##### THE DATA

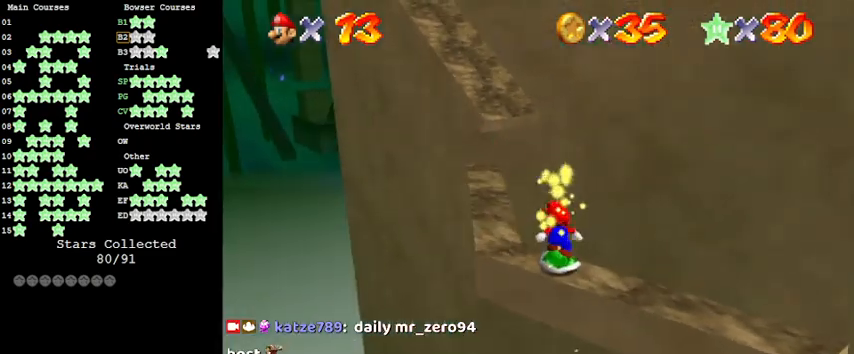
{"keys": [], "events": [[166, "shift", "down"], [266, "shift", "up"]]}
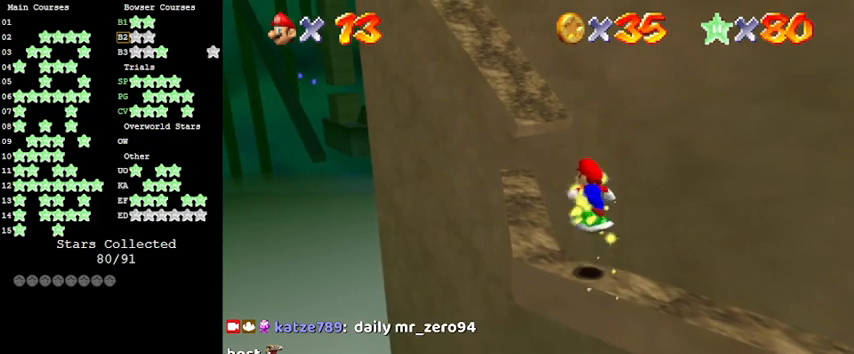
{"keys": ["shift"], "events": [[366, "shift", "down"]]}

##########
##### THE DATA

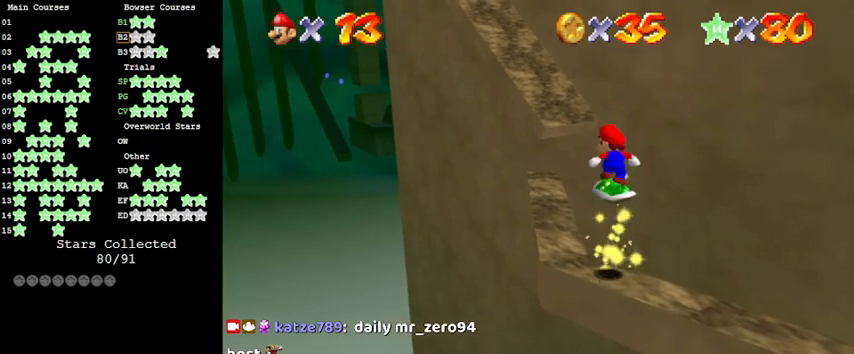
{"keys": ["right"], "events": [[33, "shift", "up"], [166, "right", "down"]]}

##########
##### THE DATA

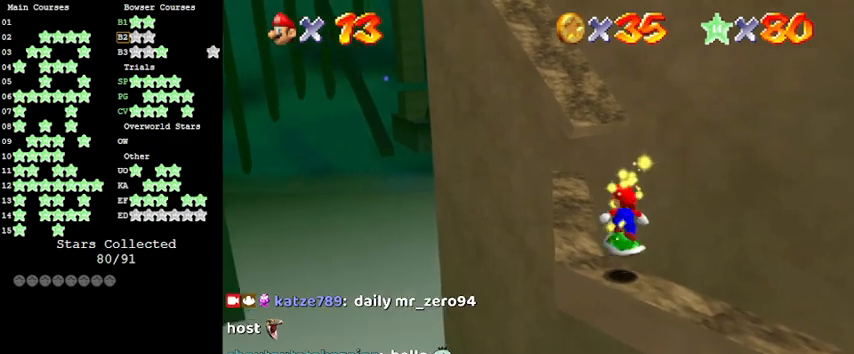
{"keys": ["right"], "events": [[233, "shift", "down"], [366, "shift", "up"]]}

##########

- **REQUIRED ACTION**
Provide the number of lines in these entries that hold the word "right", without any accompanying text.

- **SOLUTION FOR THIS TASK**
2